**Supplied entries**
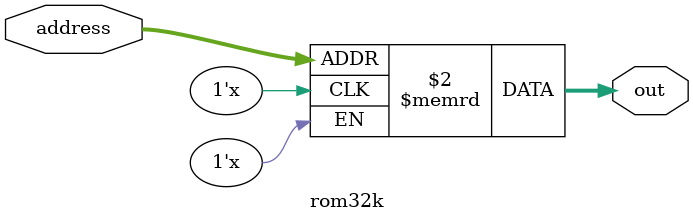
<source format=v>
module rom32k(out, address);
	input [14:0]address;
	output reg [15:0] out;

	reg [15:0] rom_memory [0:32767];

	always @* begin
		out <= rom_memory[address];
	end
endmodule

</source>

**The problem**
In the copy you write, the data above must appear exactly, with no pictures.

**Written response**
<source format=v>
module rom32k(out, address);
	input [14:0]address;
	output reg [15:0] out;

	reg [15:0] rom_memory [0:32767];

	always @* begin
		out <= rom_memory[address];
	end
endmodule

</source>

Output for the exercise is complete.